A new report from the Institute of Public Policy Research (IPPR) includes a CGA survey of 558 licensees, with a balance of tenure and geography. In addition, 10 tied tenants were interviewed at random.
The survey found:
• 46% of tied tenants earn less than £15,000 per year, in contrast to 22% of non-tied licensees.
• 57% of tied tenants say they are struggling financially (non-tied: 43%).
• 88% of tied tenants who claim to be financially struggling identify the beer tie as one of the most significant factors in their financial problems.
• Nearly 90% of tied pubs generate an annual profit of £30,000 or less (non-tied: 74%).
• 68% of tied tenants have managed their pub for more than three years (non-tied: 80%).
• 37% of tied tenants believe that within three years they will no longer be managing their current pub (non-tied: 22%).
• 54% of tied tenants said their pubco added no value to their business.
• 28% of tied tenants see their pubco positively in terms of their business support, 20% as a recognisable brand name, 19% see a benefit of training support, 13% in property investment, 12% in the pricing of non-tied products.
• 32% of tied tenants have not received information on and read their pub company’s revised code of practice.
• 83% of tied tenants don’t believe the code of practice will benefit them; 17% believe the code will do further harm.
Pub companies could take some comfort from that fact that tenants’ responses were less damning than those given in a similar CGA survey in 2009 for the Business & Enterprise Committee (BEC), the predecessor to the Business, Innovation & Skills Committee (BISC) that’s investigating how pubcos treat tenants.
The 2009 survey found 67% of tied tenants earn less than £15,000 per year (2011: 46%) and 64% of tenants did not feel their pubco added any value (2011: 54%).
IPPR’s new report, Tied Down.

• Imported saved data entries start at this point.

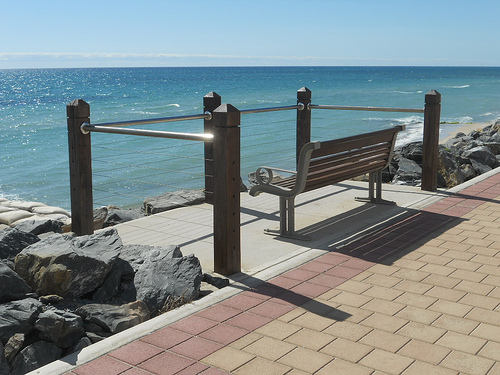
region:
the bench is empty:
[227, 109, 412, 203]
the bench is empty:
[252, 80, 416, 250]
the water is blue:
[51, 45, 129, 120]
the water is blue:
[87, 73, 198, 142]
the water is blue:
[28, 74, 186, 168]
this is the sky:
[223, 3, 270, 25]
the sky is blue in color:
[296, 7, 340, 33]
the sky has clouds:
[221, 46, 259, 63]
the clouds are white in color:
[133, 48, 179, 60]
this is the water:
[103, 68, 157, 105]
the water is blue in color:
[136, 70, 175, 105]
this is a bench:
[253, 123, 413, 238]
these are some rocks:
[5, 226, 195, 343]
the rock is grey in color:
[153, 265, 171, 291]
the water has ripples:
[126, 72, 172, 98]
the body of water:
[0, 65, 499, 212]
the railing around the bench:
[67, 85, 440, 275]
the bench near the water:
[249, 123, 407, 241]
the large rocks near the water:
[0, 114, 498, 372]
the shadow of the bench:
[272, 195, 469, 266]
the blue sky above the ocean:
[0, 0, 499, 67]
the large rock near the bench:
[13, 226, 123, 298]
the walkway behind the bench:
[24, 164, 499, 373]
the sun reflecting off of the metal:
[191, 130, 213, 140]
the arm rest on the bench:
[255, 165, 298, 185]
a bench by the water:
[240, 130, 405, 227]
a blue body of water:
[13, 59, 481, 168]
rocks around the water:
[12, 233, 168, 309]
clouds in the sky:
[8, 35, 255, 70]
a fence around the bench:
[68, 98, 452, 213]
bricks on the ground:
[107, 189, 492, 372]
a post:
[214, 108, 245, 278]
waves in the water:
[376, 103, 449, 153]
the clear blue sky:
[296, 37, 452, 55]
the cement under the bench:
[169, 201, 285, 257]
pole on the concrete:
[208, 108, 242, 275]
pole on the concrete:
[66, 100, 96, 237]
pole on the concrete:
[291, 83, 313, 150]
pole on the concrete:
[422, 93, 442, 191]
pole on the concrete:
[206, 89, 216, 204]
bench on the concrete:
[248, 123, 403, 230]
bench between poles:
[250, 121, 415, 235]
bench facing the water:
[247, 115, 407, 233]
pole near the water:
[62, 94, 99, 233]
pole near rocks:
[61, 100, 101, 233]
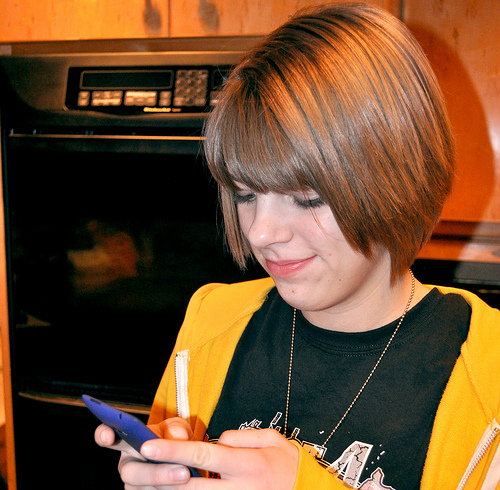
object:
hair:
[202, 1, 461, 289]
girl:
[94, 0, 498, 490]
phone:
[80, 393, 202, 477]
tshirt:
[194, 284, 471, 490]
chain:
[282, 266, 414, 458]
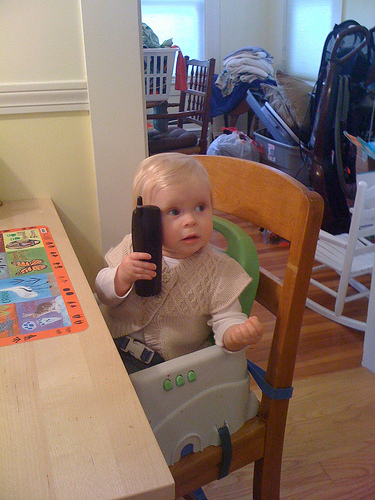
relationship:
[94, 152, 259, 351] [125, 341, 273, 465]
baby in seat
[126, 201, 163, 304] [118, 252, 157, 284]
phone in hand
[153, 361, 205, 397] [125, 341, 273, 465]
buttons on seat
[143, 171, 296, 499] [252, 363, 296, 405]
chair with strap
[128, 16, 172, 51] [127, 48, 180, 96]
laundry in basket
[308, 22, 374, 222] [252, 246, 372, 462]
vacuum on floor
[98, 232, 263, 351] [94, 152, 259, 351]
shirt on baby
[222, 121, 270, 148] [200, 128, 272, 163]
ties on bag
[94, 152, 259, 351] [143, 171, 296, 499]
baby in chair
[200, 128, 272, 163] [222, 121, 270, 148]
bag has ties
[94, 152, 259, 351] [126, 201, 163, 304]
baby holding phone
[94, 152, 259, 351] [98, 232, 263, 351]
baby wearing shirt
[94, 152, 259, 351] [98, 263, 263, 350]
baby wearing shirt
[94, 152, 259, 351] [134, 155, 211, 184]
baby with hair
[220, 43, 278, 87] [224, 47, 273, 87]
clothes in pile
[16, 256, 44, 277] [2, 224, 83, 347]
butterfly on mat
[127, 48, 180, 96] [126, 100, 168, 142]
basket on table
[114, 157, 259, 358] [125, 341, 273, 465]
baby in seat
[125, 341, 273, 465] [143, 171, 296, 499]
seat on chair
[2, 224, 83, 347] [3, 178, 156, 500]
mat on table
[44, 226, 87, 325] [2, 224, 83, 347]
border on mat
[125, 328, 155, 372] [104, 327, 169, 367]
buckle around waist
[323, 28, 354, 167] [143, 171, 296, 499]
rail of chair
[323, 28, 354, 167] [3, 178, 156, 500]
rail behind table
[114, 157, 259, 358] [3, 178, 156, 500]
baby at table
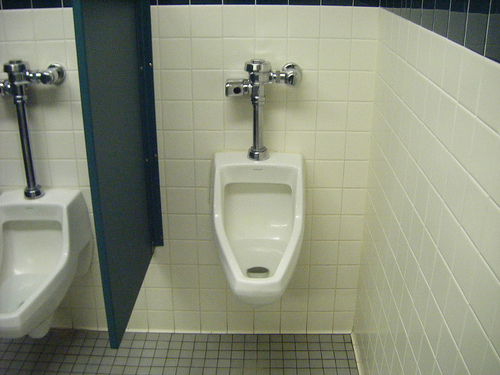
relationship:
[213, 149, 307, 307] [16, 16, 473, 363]
toilet in bathroom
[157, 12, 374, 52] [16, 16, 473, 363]
tile of bathroom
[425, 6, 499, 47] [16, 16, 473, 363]
tile of bathroom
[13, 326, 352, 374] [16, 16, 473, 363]
tile for bathroom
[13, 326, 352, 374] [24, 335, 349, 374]
tile for floor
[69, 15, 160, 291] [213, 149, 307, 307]
divider between toilet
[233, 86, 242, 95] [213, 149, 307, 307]
motion censor on toilet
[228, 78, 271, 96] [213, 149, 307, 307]
flushing apparatus of toilet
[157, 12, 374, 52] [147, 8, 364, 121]
tile on wall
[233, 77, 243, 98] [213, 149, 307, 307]
motion censor on toilet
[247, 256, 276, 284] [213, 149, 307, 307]
water in toilet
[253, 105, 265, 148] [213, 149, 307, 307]
water pipe into toilet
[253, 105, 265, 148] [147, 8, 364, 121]
water pipe into wall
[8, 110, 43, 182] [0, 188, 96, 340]
water pipe for toilet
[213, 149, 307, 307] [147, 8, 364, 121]
toilet attached to wall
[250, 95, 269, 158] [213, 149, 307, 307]
pipes on toilet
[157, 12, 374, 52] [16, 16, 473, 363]
tile in bathroom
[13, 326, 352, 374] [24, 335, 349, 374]
tile on floor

The beer tie and its impact on Britain’s pubs, calls on the Government to:
• Require pub companies with more than 500 tied pubs offering commercial full repairing and insuring leases to “provide flexibility” to lessees, including a guest beer option and an option to become free of tie, accompanied by an open market rent review.
• Require pub companies to make information on business costs and turnover available to potential lessees.
• Require pub companies to cooperate with the creation of a pub rents database, and publish their wholesale price lists and details of discounts paid to lessees.
• Support the creation of a single “stronger and more comprehensive” code of practice, to be supported by an independently constituted adjudicator with the ability to provide redress to lessees where the code is breached.
• Implement the recommendation from the Law Commission that unfair contract terms regulations should be amended to improve protection for the smallest and most vulnerable businesses (firms employing nine staff or fewer).
Rick Muir, IPPR associate director, said: “Thousands of publicans across Britain are being put under significant financial pressure by the beer tie. Our survey of publicans shows they have suffered worse through the recession because of this beer tie.
“The beer tie limits the commercial freedom of tied publicans, who are forced to pay more for their beer than non-tied operators.
"A recent Select Committee report shows that the higher prices tied publicans have to pay for their beer are not adequately compensated for by lower rents. It estimated that because of the discounts they can access, non-tied operators will make more money from their businesses.
“The Government should act to reform the way the industry operates and give publicans greater freedom from the big pub companies.”
The report is expected to add pressure on the Government to act on pubcos. It comes as the industry awaits the publication of the report by BISC into how pub companies have responded to criticisms about their treatment of tenants from by its predecessor BEC.
BISC’s report is due in autumn, and the Government is expected to respond within three months of its release.
A spokesman for the British Beer and Pub Association, which represents pubcos, said: "We will look at the report and its recommendations carefully, but the recent survey we commissioned jointly with the Independent Pub Confederation shows that awareness of the new codes of practice is already very high among licensees, and rent is being clearly explained to tenants.
"These positive figures are even higher for new entrants, so we feel the industry is moving in the right direction. This survey also showed that 78 per cent of new lessees and tenants under took pre-entry training before taking on a tied pub.
"Also, we have recently reported to the BIS Select Committee that last year, BBPA members invested more than £250 million into supporting their tied estates.
"We need a thriving tied sector, as tied tenancies and leases still provide a low cost entry into operating a pub without the capital required to buy a freehold."
He added: "Any look at the problems facing the industry also needs to take account of the wider picture. Since March 2008,we have seen a 35 per cent increase in the tax on beer — this is a central reason why so many pubs are under pressure, as 50 per cent of their wet sales are still beer.
"Pubs are also some of the most highly regulated businesses in Britain, and this is adding hugely to operating costs."